- _Task directions_: Retype the part of the Huffman table post that begins at the words "Huffman tree for" and stops after the words "is the same.".

- _Text passage_:
** start **

Sunday, June 15, 2014

Quick Way to Decode a Huffman Table

(2nd version - my previous version was erased)

The scope of this blog is astronomy DIY tinkering. The current goal is to develop a set of routines to process some nice amateur astronomer photos and (hopefully) learn some neat stuff along the way. However, it is necessary to learn some techniques/tools out of the scope of the blog (or logbook) along the way sometimes, which is what makes any hobby fun. I came across a neat shortcut to decoding a Huffman table the other day and thought I would share it. It is part of Dave Coffin's dcraw code. You can find the code here. (Look for the make_decoder_ref function in the code)

Huffman Tree - Short Intro
First of all, what is a Huffman tree? I won't go into too many details because you can find it online but basically it is something like this (for the Nikon D90 images for example):

Huffman tree for the Nikon D90 NEF files

When reading a bit pattern, you basically start from the root of the tree, move down and left for a 0, down and right for a 1 until you reach a leaf. When you reach a leaf, that's your first data segment in your code (So 011 would yield 0x03 in this example). This variable length coding is quite good for compression where certain bit patterns occur more often than others (so you'd have the more frequent bit pattern represented by a shorter string, with the trade off that the less frequent bit pattern may be represented by a longer string).

Okay, so walking through trees are quite implemented by some sort of referencing mechanism (pointers or arrays). You just follow the arrow like in the diagram. This is usually fine since the depth of trees is logarithmic. It gets even better when the trees are not simply binary, but the behavior is the same.

But why not speed up if you can?

The trick
There is a way to access with one access as opposed to "following the arrows". The trick to getting this to work is the way the huffman table is made. Since one doesn't care about what the exact huffman code is, one can skew the tree. We can re-arrange is such that:

For every leaf at some depth d, the next available leaf to the right is at either the same depth d or lower.
There is only one node that is not a leaf and has only one child. (Will make sense later on)

If you look at the Nikon tree above, you'll notice that it seems that they've done just that which is neat. There was no value for the righter most value so it is possible this is not implemented by Nikon.

** end **

- _Material_:
** start **

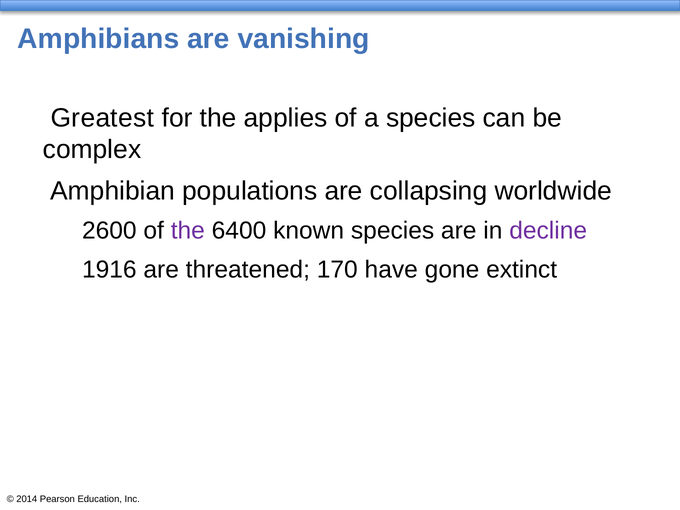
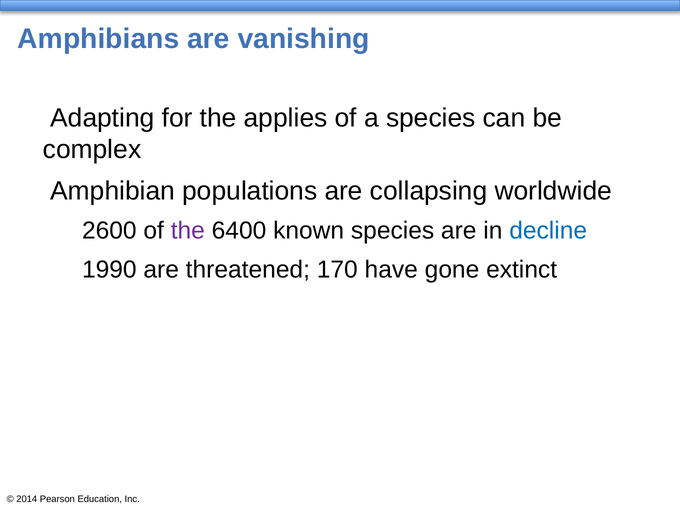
Greatest: Greatest -> Adapting
decline colour: purple -> blue
1916: 1916 -> 1990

** end **

- _Exercise solution_:
Huffman tree for the Nikon D90 NEF files

When reading a bit pattern, you basically start from the root of the tree, move down and left for a 0, down and right for a 1 until you reach a leaf. When you reach a leaf, that's your first data segment in your code (So 011 would yield 0x03 in this example). This variable length coding is quite good for compression where certain bit patterns occur more often than others (so you'd have the more frequent bit pattern represented by a shorter string, with the trade off that the less frequent bit pattern may be represented by a longer string).

Okay, so walking through trees are quite implemented by some sort of referencing mechanism (pointers or arrays). You just follow the arrow like in the diagram. This is usually fine since the depth of trees is logarithmic. It gets even better when the trees are not simply binary, but the behavior is the same.